La force tranquille de Manon Asselin
L’architecture n’est pas un sujet de prédilection au Québec. Pour compenser (un peu), Avenues.ca vous invite à découvrir le travail d’architectes méconnus de la province. Aujourd’hui, pleins feux sur Manon Asselin.
Même s’il y a de plus en plus de femmes qui embrassent la profession d’architecte, peu d’entre elles se retrouvent à la tête d’une firme et encore moins se hissent au panthéon des starchitectes. Celles-ci travaillent trop souvent dans l’ombre. Pour preuve, on ne compte que trois femmes parmi les lauréats du prix Pritzker (l’équivalent du prix Nobel pour l’architecture) depuis 1979 et la première l’a reçu… en 2004.

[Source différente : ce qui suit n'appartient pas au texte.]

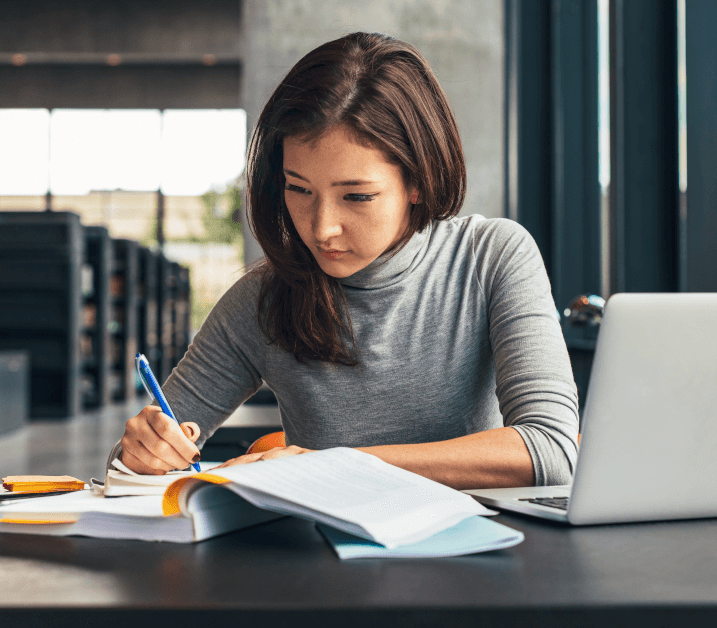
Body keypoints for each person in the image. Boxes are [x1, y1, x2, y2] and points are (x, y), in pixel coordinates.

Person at [109, 32, 578, 489]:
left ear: (419, 181)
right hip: (324, 563)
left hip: (479, 557)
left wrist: (332, 466)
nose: (320, 228)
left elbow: (551, 450)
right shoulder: (261, 300)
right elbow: (123, 471)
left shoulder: (491, 257)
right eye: (299, 189)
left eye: (356, 196)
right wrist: (142, 452)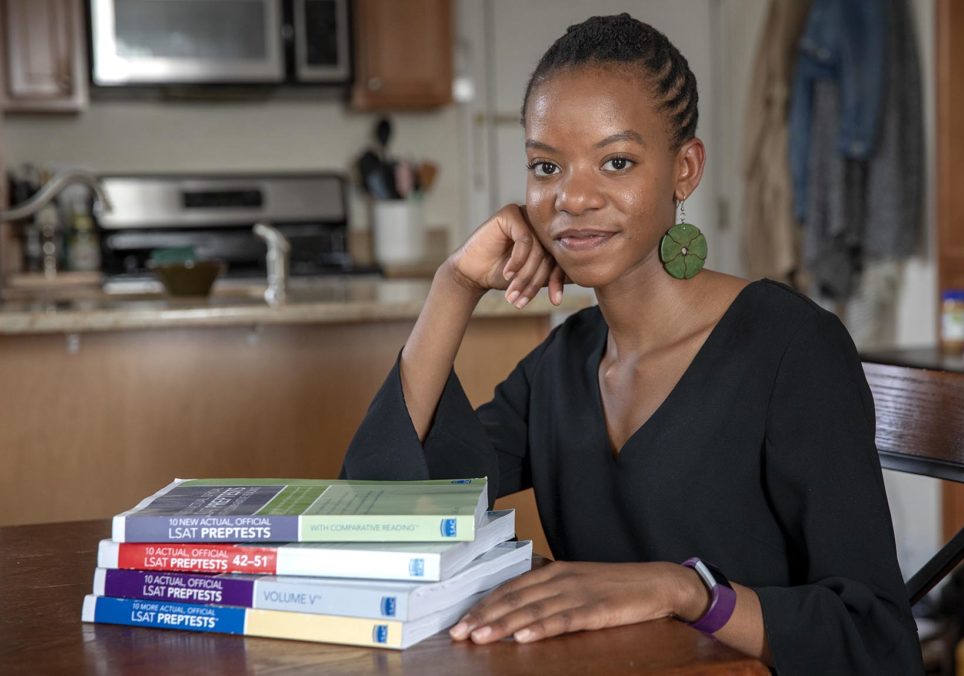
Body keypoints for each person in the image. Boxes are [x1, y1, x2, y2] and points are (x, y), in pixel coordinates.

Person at [342, 13, 923, 675]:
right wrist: (455, 286)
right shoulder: (559, 369)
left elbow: (876, 638)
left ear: (685, 169)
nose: (574, 197)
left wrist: (685, 592)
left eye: (616, 161)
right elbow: (374, 518)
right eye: (545, 166)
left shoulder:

Dans ce milieu encore trop fermé aux femmes, Manon Asselin se démarque. La Québécoise dirige depuis 1997 l’atelier TAG, qu’elle a fondé avec son partenaire Katsuhiro Yamazaki, en plus d’enseigner à l’École d’architecture de l’Université de Montréal. Depuis, la firme a reçu de nombreuses récompenses, dont des médailles du gouverneur général du Canada en architecture et le prix de Rome professionnel du Conseil des arts du Canada. En 2012, l’Architectural League de New York a également souligné le travail du petit cabinet d’une dizaine de personnes en lui décernant le prix Emerging Voices.
Voici trois projets signés Manon Asselin.
Pavillon pour la Paix du Musée des beaux-arts de Montréal (MBAM)
Le plus récent pavillon du MBAM, réalisé par Manon Asselin et Jodoin Lamarre Pratte, est une ode à la simplicité. Formé de deux volumes, le bâtiment de quatre étages se pare de verre, d’aluminium, de béton et de bois. La transparence et la lumière y occupent une place de choix.
L’imposant «escalier-événement» en chêne blanc permet aux visiteurs de déambuler à leur rythme, tout en admirant les vues sur la ville, la montagne et le fleuve. Les concepteurs ont aussi prévu de nombreux espaces de réflexion au sein du musée. L’espace sobre met en valeur les œuvres d’art. Les bâtonnets d’aluminium qui recouvrent l’édifice modulent quant à eux la lumière à l’intérieur. En soirée, le pavillon se transforme en lanterne dans la métropole. Le nouvel ajout du MBAM est probablement l’un des meilleurs legs du 375e anniversaire de Montréal, un leg qui a été non seulement inauguré dans les temps, mais également sans dépassement de coûts.
Théâtre Gilles-Vigneault
Conçu encore une fois en consortium avec Jodoin Lamarre Pratte, le Théâtre Gilles-Vigneault est un nouveau lieu de rassemblement pour les citoyens de Saint-Jérôme. C’est d’abord l’impressionnant plafond en bois du parvis et du foyer principal qui capte le regard. «L’utilisation du bois dans sa structure célèbre le patrimoine naturel de la région par la mise en valeur de l’imposante forêt des Laurentides, un important matériau identitaire du Québec», explique Manon Asselin.
La salle de spectacles de 875 places est chaleureuse grâce à son enveloppe de chêne blanc. La façade vitrée ouvre l’édifice sur la ville, alors que l’aluminium lui donne une touche moderne tout en permettant au bâtiment de se fondre dans le paysage. Les architectes ont aussi intégré plusieurs éléments de développement durable, comme l’utilisation de l’énergie géothermique.
Dôme de l’oratoire Saint-Joseph
La dernière phase de rénovation de l’oratoire Saint-Joseph a été confiée à Atelier Tag et à Architecture49 plus tôt cette année. Le concept de Manon Asselin et de James Bridger donnera accès au dôme de la basilique, plus spécifiquement entre les dômes inférieur et supérieur. Les architectes ont imaginé une ascension qui se fera par le biais d’un escalier «assez vertigineux» de plus de 1000 marches.
Un drapé en acier guidera les visiteurs jusqu’au sommet. Ce voile métallique, étalé tout au long du parcours, servira de fil d’Ariane et reliera les différents espaces. «On scénarise et on chorégraphie l’émotion avec un matériau très simple», a résumé Manon Asselin au Devoir. Du lanternon, on aura une vue à 360 degrés sur Montréal. La descente se fera pour sa part en douceur, avec une rampe autour du dôme qui conduira au musée de l’Oratoire. La plus haute fenêtre sur la ville s’annonce comme un pèlerinage qui vaudra le détour (et l’effort).